* _Work request_: Exactly the lines from the beginning of the records below through the line with "A guest conductor at the highest" must be given again, without pictures.
──────────────────────────────
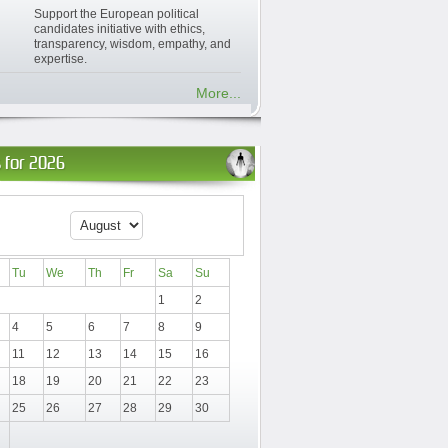
Support the European political
candidates initiative with ethics,
transparency, wisdom, empathy, and
expertise.
More...
 for 2026
Tu
We
Th
Fr
Sa
Su
1
2
4
5
6
7
8
9
11
12
13
14
15
16
18
19
20
21
22
23
25
26
27
28
29
30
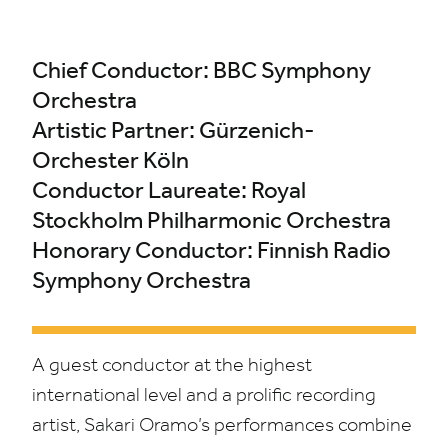
Chief Conductor:
BBC
Symphony
Orchestra
Artistic Partner: Gürzenich-
Orchester Köln
Conductor Laureate: Royal
Stockholm Philharmonic Orchestra
Honorary Conductor: Finnish Radio
Symphony Orchestra
A guest conductor at the highest
international level and a prolific recording
artist, Sakari Oramo’s performances combine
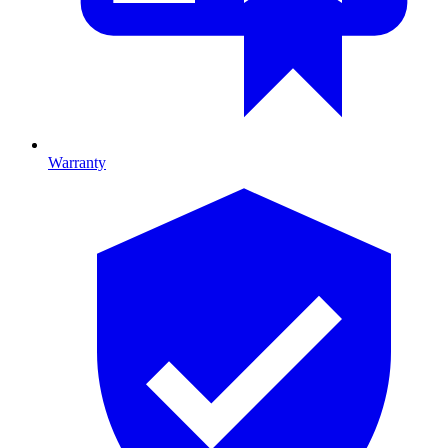
Warranty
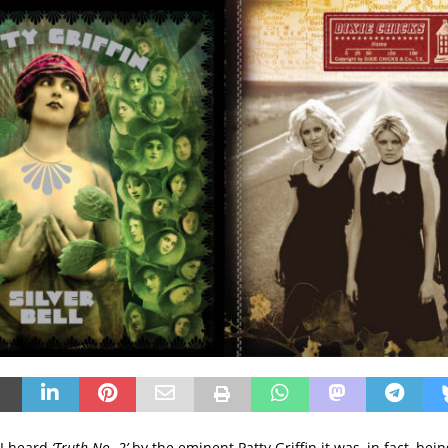
 I heard
‘Truth No. 2’
by the eminent Patty Griffin it was, in fact, be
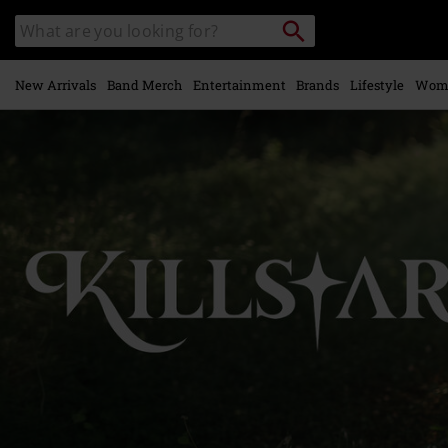
Skip to
Search
Search
main
catalogue
content
New Arrivals
Band Merch
Entertainment
Brands
Lifestyle
Wom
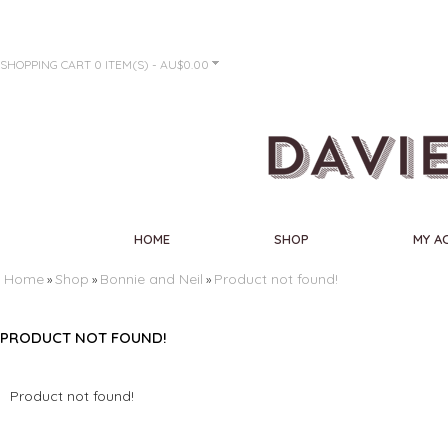
SHOPPING CART
0 ITEM(S) - AU$0.00
HOME
SHOP
MY A
Home
Shop
Bonnie and Neil
Product not found!
»
»
»
PRODUCT NOT FOUND!
Product not found!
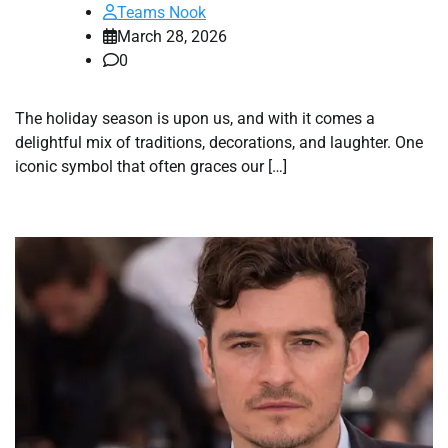
Teams Nook
March 28, 2026
0
The holiday season is upon us, and with it comes a
delightful mix of traditions, decorations, and laughter. One
iconic symbol that often graces our […]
──────────────────────────────
* _Expected answer_:
Support the European political
candidates initiative with ethics,
transparency, wisdom, empathy, and
expertise.
More...
 for 2026
Tu
We
Th
Fr
Sa
Su
1
2
4
5
6
7
8
9
11
12
13
14
15
16
18
19
20
21
22
23
25
26
27
28
29
30
Chief Conductor:
BBC
Symphony
Orchestra
Artistic Partner: Gürzenich-
Orchester Köln
Conductor Laureate: Royal
Stockholm Philharmonic Orchestra
Honorary Conductor: Finnish Radio
Symphony Orchestra
A guest conductor at the highest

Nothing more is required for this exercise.